• Input material:
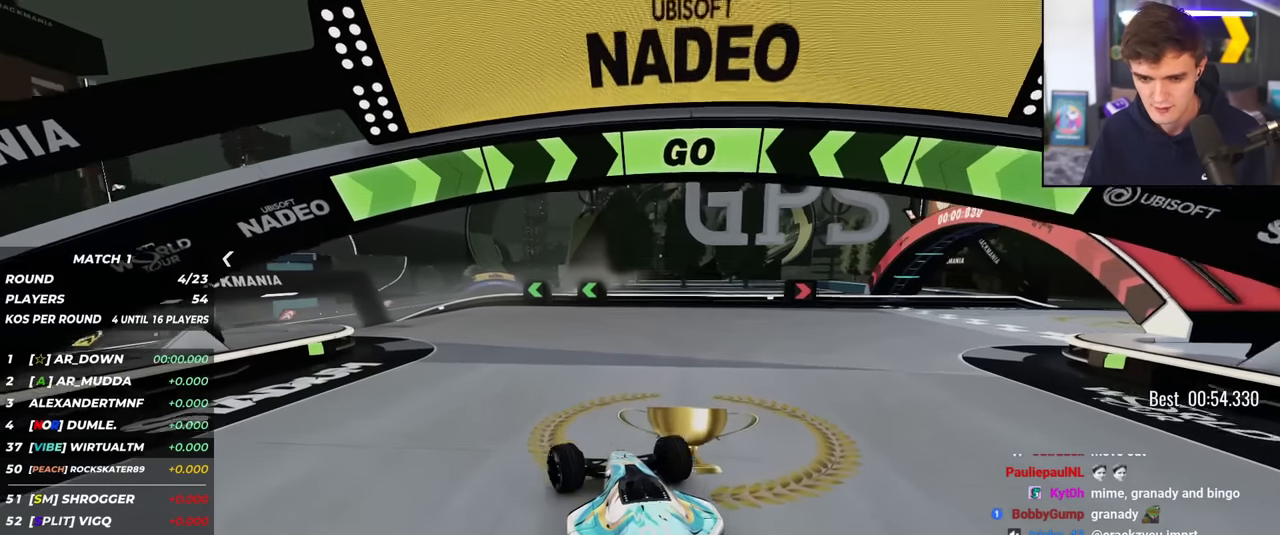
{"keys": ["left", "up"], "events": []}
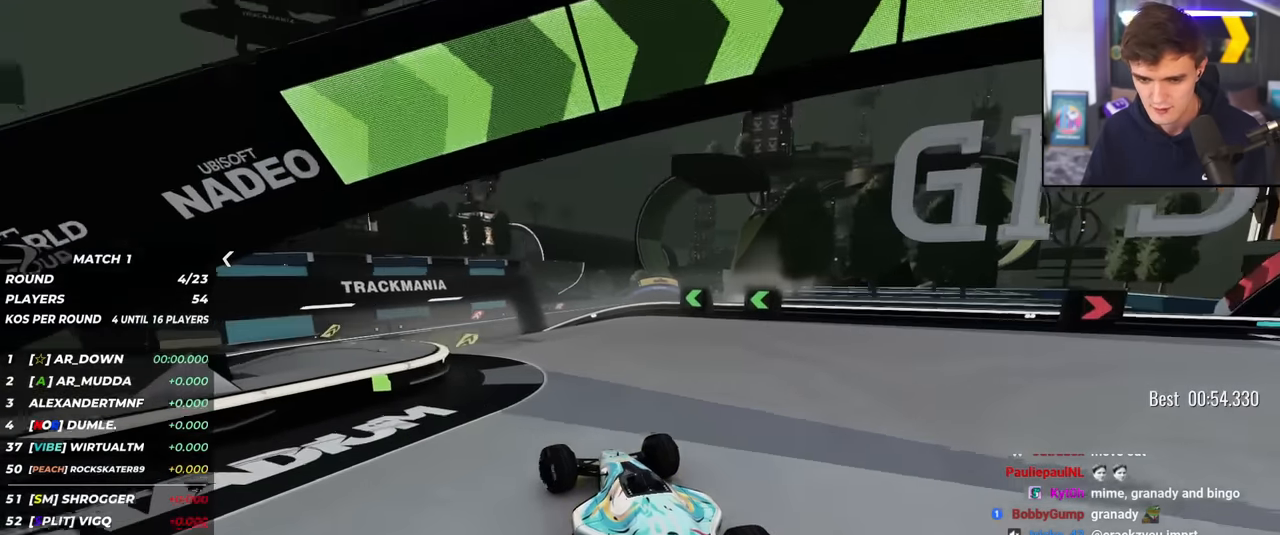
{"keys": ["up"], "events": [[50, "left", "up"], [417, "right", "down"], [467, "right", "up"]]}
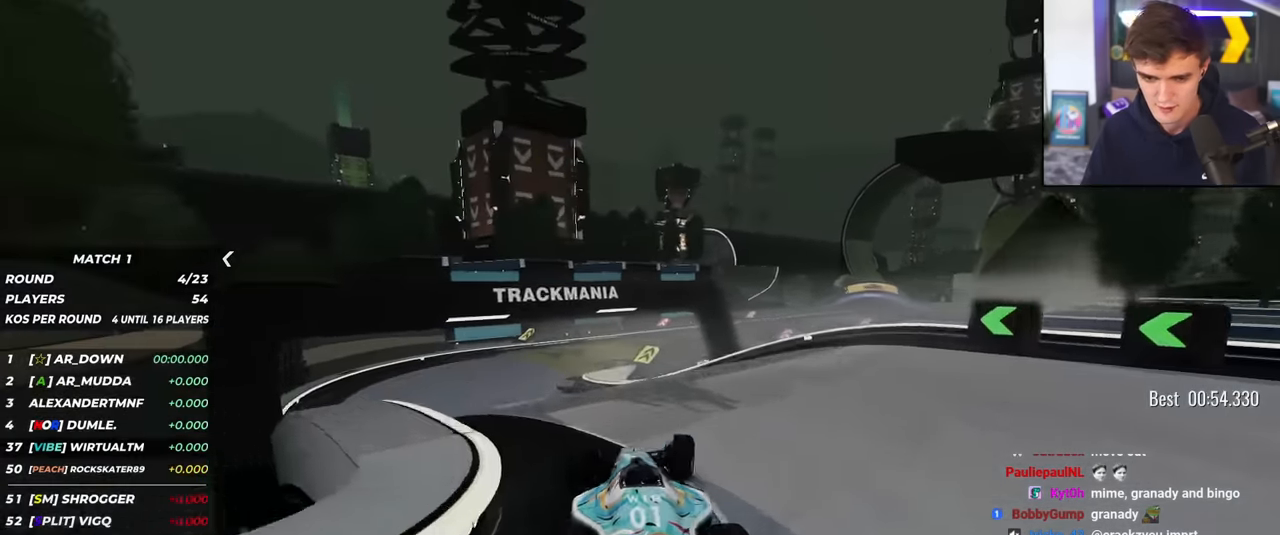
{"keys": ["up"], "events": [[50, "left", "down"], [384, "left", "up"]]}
* * *
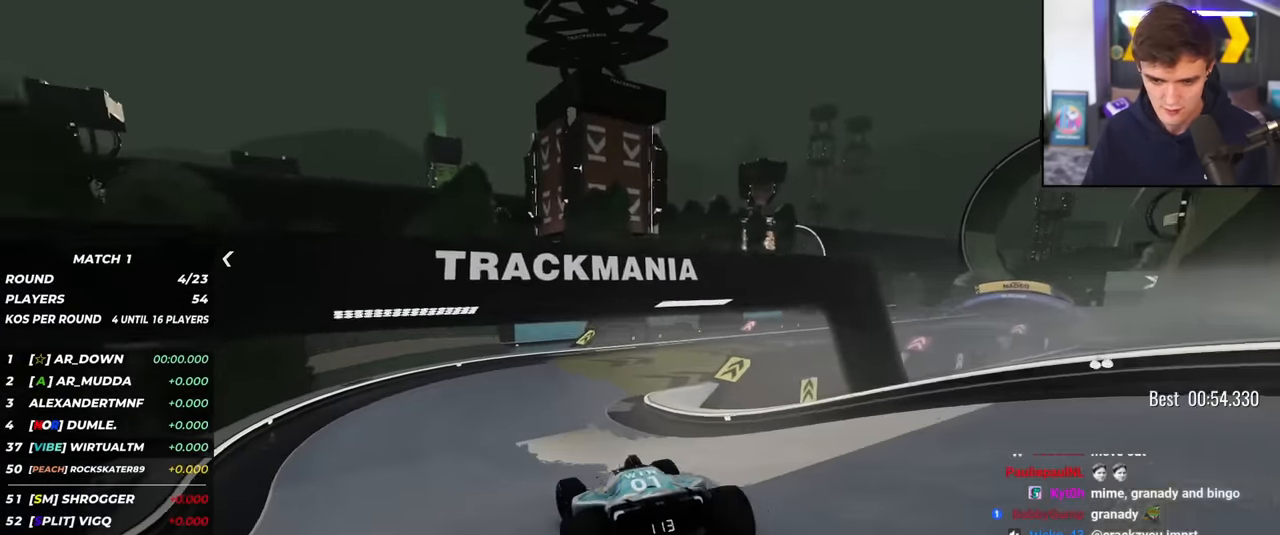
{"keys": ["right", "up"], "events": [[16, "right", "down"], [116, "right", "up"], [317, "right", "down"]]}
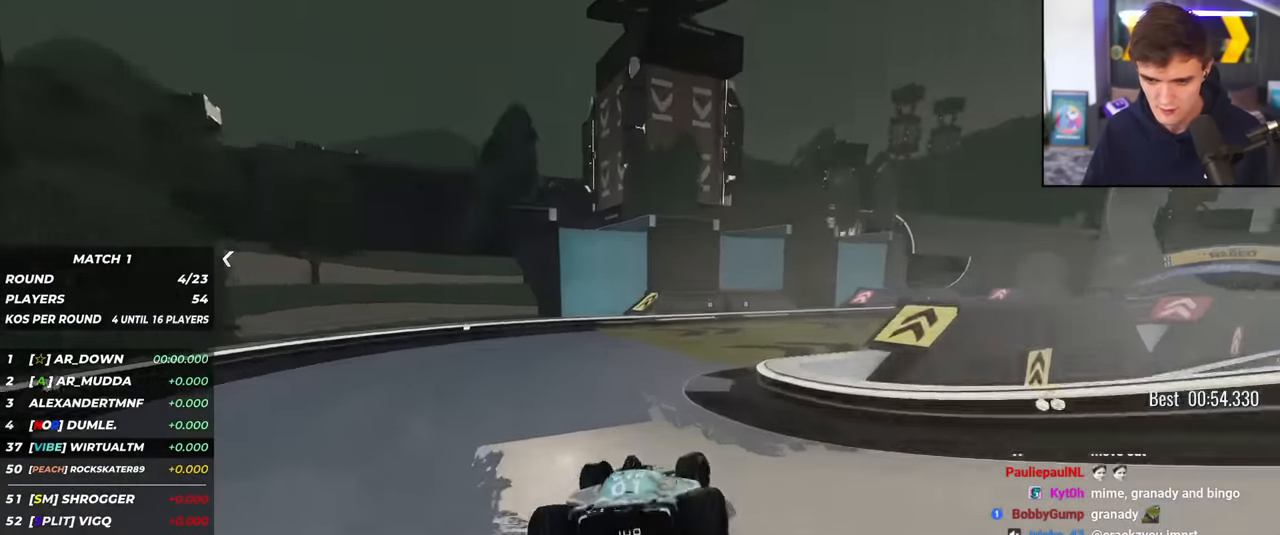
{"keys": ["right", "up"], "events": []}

• Exercise details: Find "left" in the data above. Report each line where it appears.

• Exercise answer:
{"keys": ["left", "up"], "events": []}
{"keys": ["up"], "events": [[50, "left", "up"], [417, "right", "down"], [467, "right", "up"]]}
{"keys": ["up"], "events": [[50, "left", "down"], [384, "left", "up"]]}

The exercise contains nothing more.